I was in a store which had both a pharmacy and a mart. The store is owned by a pharmacist.
I was waiting behind someone who was being attended to when this man came in and began to talk to an attendant.
“Madam, I want drugs for newborn”, he said.
My ears perked up and I thought I didn’t hear right. Drugs for a newborn?
I moved in closer to hear better.
The attendant asked, “they did not give you prescription?”
“They did not o!”
To my horror, she went round the store and picked up a bottle of Ampiclox, Paracetamol and Abidec. I was shocked. For a start, paracetamol should NOT be given to babies less than 2 months and antibiotics without signs of infection leads to antibiotic resistance. I wanted to speak up so bad but you know how we are on matters like these. If I had said anything, I would have heard mutterings of me trying to spoil their business and so I had to contain myself.
When he went out, I followed him to his car. He got into the driver’s side and I noticed a woman, whom I presumed to be his wife at the passenger side and an older woman carrying a baby, I assumed she was the grandmother.
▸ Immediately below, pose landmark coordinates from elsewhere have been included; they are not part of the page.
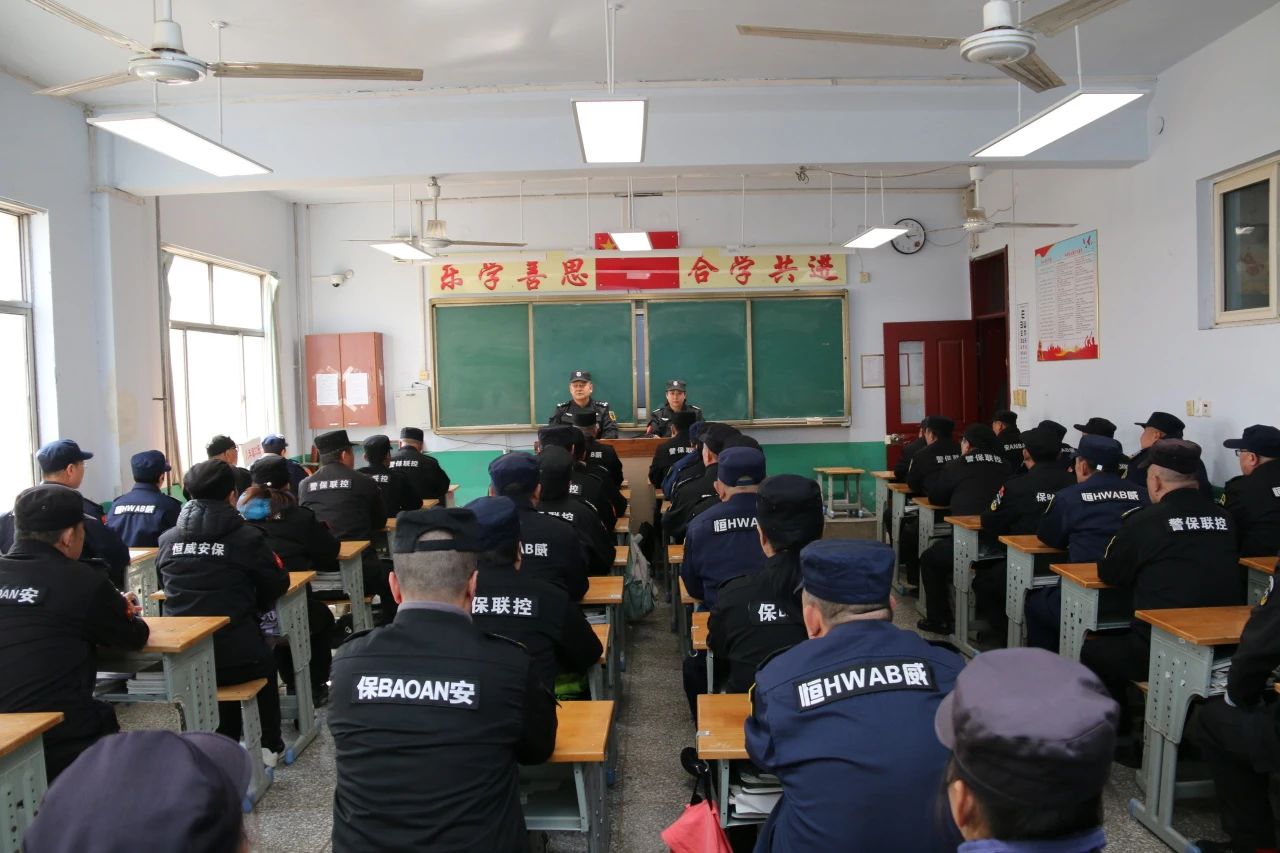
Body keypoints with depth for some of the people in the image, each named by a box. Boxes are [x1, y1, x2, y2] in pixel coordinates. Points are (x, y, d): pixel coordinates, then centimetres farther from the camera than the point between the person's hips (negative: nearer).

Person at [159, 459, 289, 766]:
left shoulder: (167, 540, 2)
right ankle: (269, 745, 36)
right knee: (265, 662, 31)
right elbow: (278, 584, 1)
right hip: (236, 659, -3)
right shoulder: (247, 537, -9)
I introduced myself and told them that as far as the child was healthy, she just needed breast milk and love. They thanked me and I walked away. I hope they listened. If the child was given those medications, he/she was looking at the possibility of organ damage in the future.
Nigerian have this attitude towards medication. If they consult a doctor and they are not prescribed any medication, they begin to think “this doctor no know anything,” I have observed this in my nearly 20 years of practice.
Nigerians use medication because the medicine seller on the bus says it’s a cure for all ailments, they use it because the chemist says it is the best drug in the market, it is used because the packaging convinces them of the quick relief they will get. it is used because a friend, mother or relative swears by its efficacy! These are not good reasons to use medication and it could be dangerous.
For one, medication is not candy to be popped in and chewed. They are chemicals and always have side-effects. Before a doctor prescribes a medication, he/she has diagnosed your condition and knows that the advantages of using the medication for that condition, far outweighs the risks or disadvantages of not using it.
In the early days of my career, working as a new doctor for a multinational firm that provided free healthcare to its staff, I also noticed that members of staff came to the clinic on Saturdays with their well-dressed children and a list. The list would contain up to 10 drugs they wanted to collect. I was amazed that they expected me to just write it for them without a diagnosis and I refused to do so. So you see, this mentality has been with us for years, decades even.
Examples of wrong usage:
- Paracetamol to a newborn.
- Cough syrup to children less than 6 years
- Antibiotics for cold and cough
- Flagyll because you are having diarrhoea
- Alabukun because you had a stressful day.
- Antimalarial drugs because you feel feverish.
You might ask, are vitamins, supplements and traditional medicine in this category? Yes, they are. They are not approved for use under strict condition; the dosage, frequency standards and even potency of the active ingredients are not scientifically proven. Let’s not even begin to talk of side effects.
Dear Nigerians, medication is not food. That you find it easily available, does not mean you should self-medicate. Consult a healthcare professional and if you don’t trust his/her opinion, seek another.
Do not let a hundred naira or less bring you problems that would cost you millions in the future!